R. Meloni : Gpr88, a new therapeutic target for neuropsychiatric diseases? Functional validation studies by lentiviral-mediated brain gene transfer in animal models.
Abstract : We have previously identified Gpr88, an orphan G-protein coupled receptor that is almost exclusively expressed in the striatum, as a new candidate gene for neuropsychiatric diseases. Then, to assess the relevance of Gpr88 as a therapeutic target, we have used lentiviral-mediated brain transfer of micro RNAs (miR) to knock-down Gpr88 expression (Gpr88-KD) in specific striatal regions in animal models of neuropsychiatric diseases such as schizophrenia (SZ) or Parkinson’s disease (PD). A rat model of SZ was obtained by a neonatal treatment with Phencyclidine (PCP), a psychotomimetic that reproduces in the adult animal the positive, negative and cognitive symptoms of the disease. In this model, we have shown that the Gpr88-KD in the ventral striatum reduces motor and cognitive deficits reproducing specific SZ symptoms. Based on these results, we have extended our studies on the role of Gpr88 to PD. To this end, we have generated a rat model of PD using 6-OHDA stereotaxic injections in specific basal ganglia structures in order to reproduce both the motor and non-motor psychiatric (depression, anhedonia, cognitive deficits…) symptoms that characterize this pathology. We have thus ascertained that the Gpr88-KD in specific striatal regions reduces significantly the motor impairment, assessed as the rate of turning behavior, provoked by a unilateral 6-OHDA lesion. Moreover, the Gpr88-KD reduces anhedonia and depressive symptoms and ameliorates cognitive deficits that are generated by a bilateral 6-OHDA lesion of the dorsal striatum. Thus, the results so far obtained in this ongoing functional validation project indicate that Gpr88 is a promising new therapeutic target for symptoms common to several neuropsychiatric diseases and may give a new impulse to the identification of specific ligands for this orphan receptor.

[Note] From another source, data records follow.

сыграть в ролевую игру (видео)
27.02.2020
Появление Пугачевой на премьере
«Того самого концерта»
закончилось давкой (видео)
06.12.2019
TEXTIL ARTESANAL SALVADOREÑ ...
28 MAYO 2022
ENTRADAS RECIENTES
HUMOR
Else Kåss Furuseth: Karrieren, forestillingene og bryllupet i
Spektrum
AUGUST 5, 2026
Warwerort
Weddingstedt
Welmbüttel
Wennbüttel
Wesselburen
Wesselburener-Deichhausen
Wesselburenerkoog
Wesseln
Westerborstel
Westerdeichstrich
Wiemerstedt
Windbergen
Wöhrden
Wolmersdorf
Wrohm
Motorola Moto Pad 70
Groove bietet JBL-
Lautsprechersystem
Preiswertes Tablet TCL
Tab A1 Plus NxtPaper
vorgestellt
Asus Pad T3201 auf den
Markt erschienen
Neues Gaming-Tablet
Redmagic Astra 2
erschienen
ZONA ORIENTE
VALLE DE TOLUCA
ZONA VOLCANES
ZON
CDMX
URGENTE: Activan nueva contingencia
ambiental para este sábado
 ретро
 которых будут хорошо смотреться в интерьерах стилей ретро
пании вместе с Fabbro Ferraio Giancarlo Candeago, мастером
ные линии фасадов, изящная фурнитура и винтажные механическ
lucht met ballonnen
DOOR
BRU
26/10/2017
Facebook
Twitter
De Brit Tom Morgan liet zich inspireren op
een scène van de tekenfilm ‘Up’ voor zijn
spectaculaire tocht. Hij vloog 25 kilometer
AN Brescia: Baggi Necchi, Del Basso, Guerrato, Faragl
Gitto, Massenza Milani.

K. Parker : Biomarker discovery for social impairments: A novel monkey model
Abstract : Autism spectrum disorder (ASD) is a brain disorder of early childhood onset which is characterized by core social impairments. Although ASD is one of the most devastating childhood disorders in terms of prevalence (1 in 68 U.S. children) and societal cost ($137 billion expended annually in the U.S.), its basic disease mechanisms remain poorly understood. Few biomarkers of ASD have been identified, hindering the understanding of its basic biology; nor are there any laboratory-based diagnostic tests to detect, or any medications to treat, ASD’s core social deficits. Creating animal models with reliable behavioral and biological correlates to the human disease, and in humans, elucidating the underlying neurobiology of social deficits, testing promising medications that improve social functioning, and identifying biomarkers of treatment response are important challenges that require urgent attention. Addressing these barriers to progress is the principal goal of the Parker Lab Social Neurosciences Research Program at Stanford University, which spans primate models to patients with ASD. A particular interest of our group is testing whether “social” neuropeptide (e.g., oxytocin and arginine vasopressin) signaling pathways are robust biomarkers of, and treatment targets for, social impairments in ASD. Accordingly, this presentation will review behavioral and biomarker findings from our monkey model of naturally occurring social impairments. Implications of these research findings for targeted therapies will be discussed, as will our ongoing neuropeptide treatment trials in children with ASD.